▶ [SOURCE DATA]
※

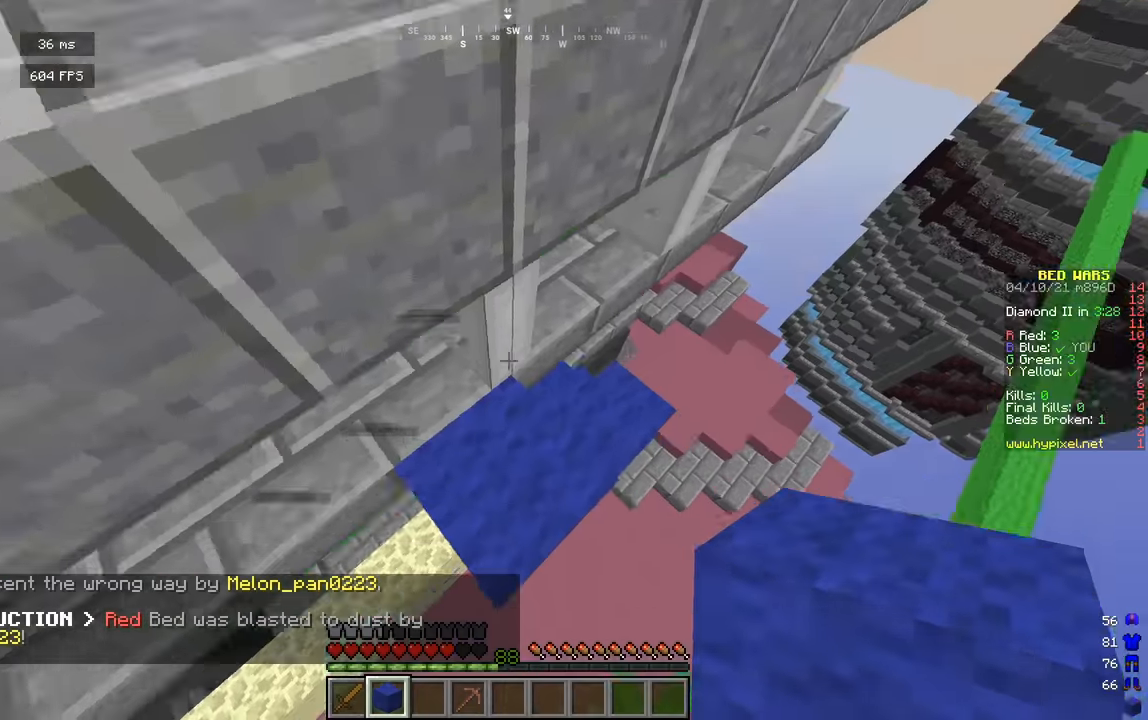
{"keys": ["w"], "mouse": [], "events": [[126, "mouse_right", "down"], [289, "mouse_right", "up"], [397, "w", "down"]]}
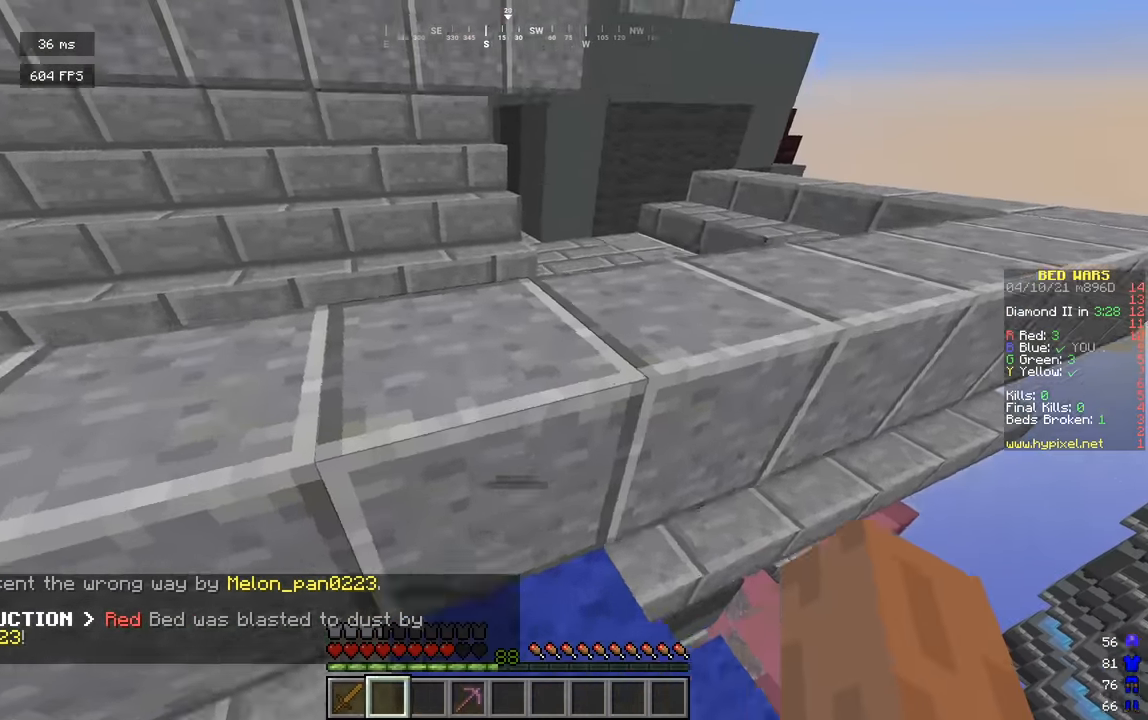
{"keys": ["w"], "mouse": [], "events": []}
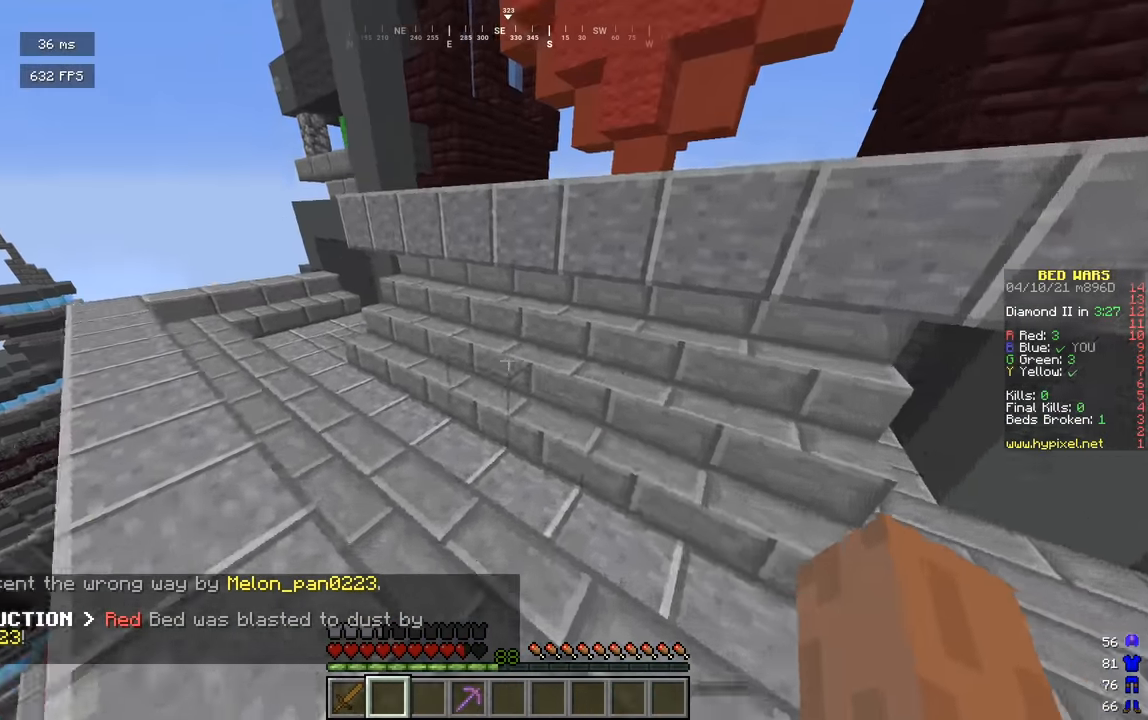
{"keys": ["w"], "mouse": [], "events": []}
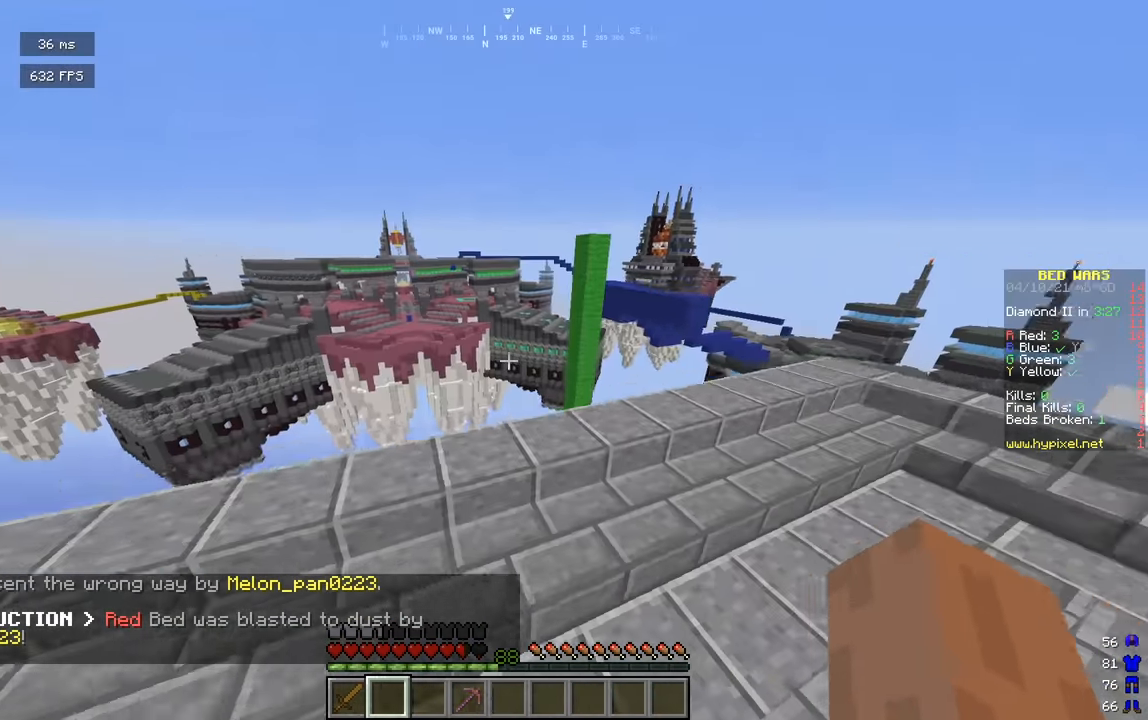
{"keys": ["w"], "mouse": [], "events": [[253, "a", "down"], [307, "a", "up"]]}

※

Leave out the pictures and output the rest of the material exactly as written.

{"keys": ["w"], "mouse": [], "events": [[126, "mouse_right", "down"], [289, "mouse_right", "up"], [397, "w", "down"]]}
{"keys": ["w"], "mouse": [], "events": []}
{"keys": ["w"], "mouse": [], "events": []}
{"keys": ["w"], "mouse": [], "events": [[253, "a", "down"], [307, "a", "up"]]}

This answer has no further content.